▸ Task goal: Every line of the data that includes "shoulder" should be copied out.

▸ Recorded information:

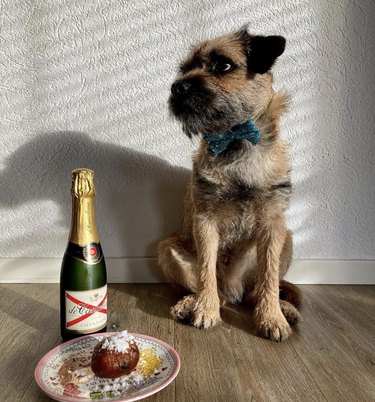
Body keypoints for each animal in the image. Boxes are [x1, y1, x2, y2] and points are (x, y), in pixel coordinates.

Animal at [158, 28, 302, 340]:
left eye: (223, 65)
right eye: (184, 69)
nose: (177, 88)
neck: (238, 139)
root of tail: (234, 286)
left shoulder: (273, 226)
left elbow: (269, 277)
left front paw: (271, 318)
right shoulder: (205, 221)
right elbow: (205, 272)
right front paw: (205, 311)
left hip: (287, 238)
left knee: (256, 291)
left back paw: (283, 308)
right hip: (166, 248)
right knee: (217, 291)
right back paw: (192, 303)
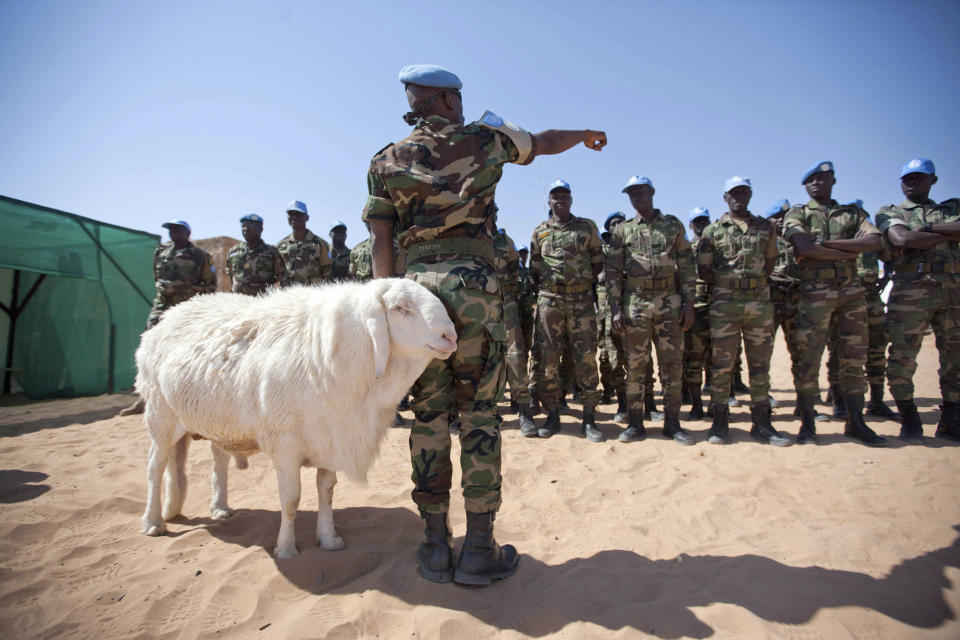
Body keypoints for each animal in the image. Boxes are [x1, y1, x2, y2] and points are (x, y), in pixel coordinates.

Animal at [134, 278, 458, 556]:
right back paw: (153, 522)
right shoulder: (285, 447)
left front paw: (329, 539)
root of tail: (167, 317)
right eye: (400, 308)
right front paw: (286, 548)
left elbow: (326, 493)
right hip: (160, 415)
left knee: (218, 459)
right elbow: (290, 501)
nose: (450, 336)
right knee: (154, 466)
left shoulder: (331, 440)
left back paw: (220, 507)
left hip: (218, 422)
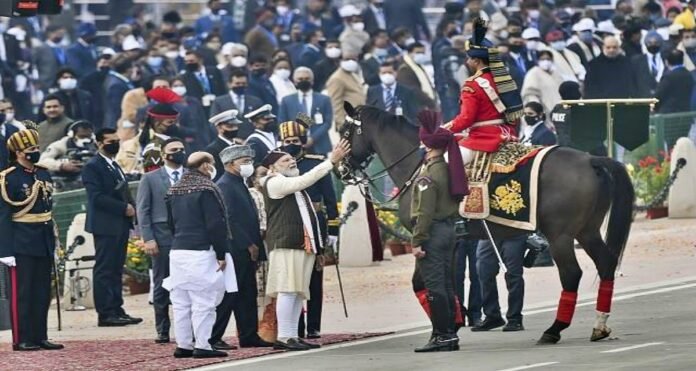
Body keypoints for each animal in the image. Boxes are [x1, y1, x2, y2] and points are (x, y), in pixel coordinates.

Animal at [338, 102, 636, 346]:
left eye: (344, 132)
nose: (341, 169)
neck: (418, 165)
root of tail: (590, 159)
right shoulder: (452, 243)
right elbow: (447, 284)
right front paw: (452, 325)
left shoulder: (425, 239)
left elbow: (422, 283)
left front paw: (440, 333)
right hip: (587, 231)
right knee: (606, 264)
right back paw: (599, 326)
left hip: (560, 236)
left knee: (571, 274)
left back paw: (554, 330)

▸ Written reply:
left shoulder: (273, 226)
right shoulder: (205, 221)
right shoulder: (285, 447)
left shoulder: (331, 440)
right shoulder: (452, 243)
left shoulder: (425, 239)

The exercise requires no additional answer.